Friday, May 15, 2015

What To Know About Physician Aided Death

By Tammie Caldwell


While there are many people who do not want to die, especially at their own hand or that of another, assisted suicide is a topic that has long been discussed. It is defined as suicide that is committed with help of another individual. When the other person is a doctor, this is referred to as physician aided death. This occurs when doctors intentionally and knowingly provide an individual with the means or knowledge to kill themselves.

Physician-assisted suicide, or PAS, refers to doctors who give counsel on lethal dosage of drugs, prescribe these doses or supply them to their patients. Another term, or euphemism, used to describe this process is assisted dying. This practice should not be confused with the term euthanasia or mercy killing. In those cases, the physician administered the death through use of a lethal drug.

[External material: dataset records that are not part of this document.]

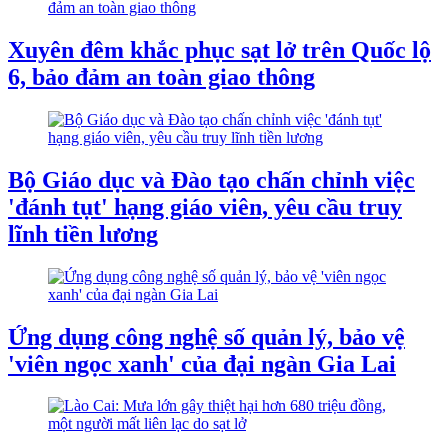
Xuyên đêm khắc phục sạt lở trên Quốc lộ
6, bảo đảm an toàn giao thông
Bộ Giáo dục và Đào tạo chấn chỉnh việc
'đánh tụt' hạng giáo viên, yêu cầu truy
lĩnh tiền lương
Ứng dụng công nghệ số quản lý, bảo vệ
'viên ngọc xanh' của đại ngàn Gia Lai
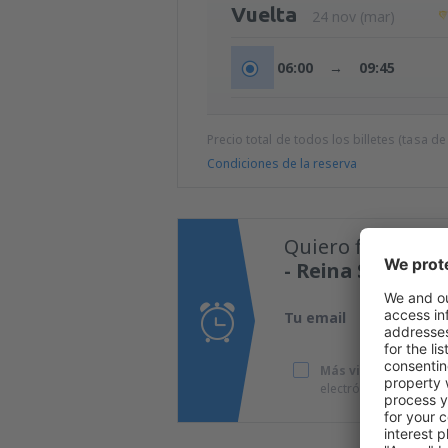
Vuelta
24 nov (mar)
06:00
→
09:45
Precio total de todos los billetes (tasa de
Condiciones de la reserva
Quiero fijar una 
- Reina Sofia
a
C
Tu email
Más viajes a precio
electrónico que he p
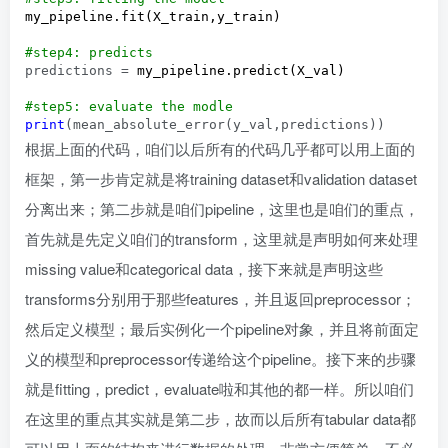
my_pipeline.fit(X_train,y_train)

#
step4: predicts
predictions =
 my_pipeline.predict(X_val)

#
step5: evaluate the modle
print
(mean_absolute_error(y_val,predictions))
根据上面的代码，咱们以后所有的代码几乎都可以用上面的
框架，第一步肯定就是将training dataset和validation dataset
分离出来；第二步就是咱们pipeline，这里也是咱们的重点，
首先就是先定义咱们的transform，这里就是声明如何来处理
missing value和categorical data，接下来就是声明这些
transforms分别用于那些features，并且返回preprocessor；
然后定义模型；最后实例化一个pipeline对象，并且将前面定
义的模型和preprocessor传递给这个pipeline。接下来的步骤
就是fitting，predict，evaluate啦和其他的都一样。所以咱们
在这里的重点其实就是第二步，故而以后所有tabular data都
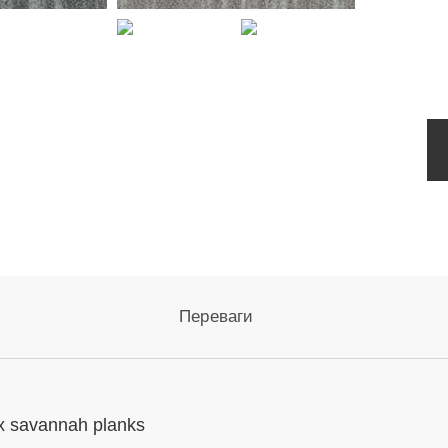
Переваги
x savannah planks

PAS is done with the consent and request of patients. These individuals will self-administer what is needed to cause the death. This is an interest for a lot of people. The conversation associated with this touches on a number of issues related to law, religion, morals, society and ethics. This practice, after all, involves a form of suicide and murder.

Some people may wonder what drives people to this decision. Often times people requesting this have life-limiting sicknesses or chronic illnesses. They might have lost sight of hope in regaining control of their health situation and life. Plus, many feel physical pain and overall discomfort that cannot be remedied. Aided death might be a way that they feel they have some control again, being able to choose how they want to end their lives.

This act has been legalized in Columbia, Australia and Japan. Still, it is considered illegal in most other areas of the world and still remains a topic of controversy. People who are suffering might see this as the only option they have. In fact, they could welcome death because it seems like a preferred reality to the illness and pain they are experiencing. Sometimes loved ones are encouraging and respectful of this decision, but every situation is different.

Most patients in this situation seek a better quality of life that they feel as if they cannot achieve. They may be in a bad state of physical suffering, which is expected to reduce quality of life. Frustration may also be present if they know that there is nothing that doctors can do to make them better. Opponents also have their concerns, such as: medical ethics, risk to public safety, roles of physicians, religious ethics, prejudices against disabled persons and the slippery slope argument.

People interested in learning more about this are encouraged to do research. There are numerous resources that provide information on this topic. Although there are many who are against this act, there are also organizations in support of PAS.

Knowledge about this process is fundamental to forming an opinion about it. Many feel this is not the answer, but they are not in the same position as the people who consider it. Suicide can be difficult to understand and accept.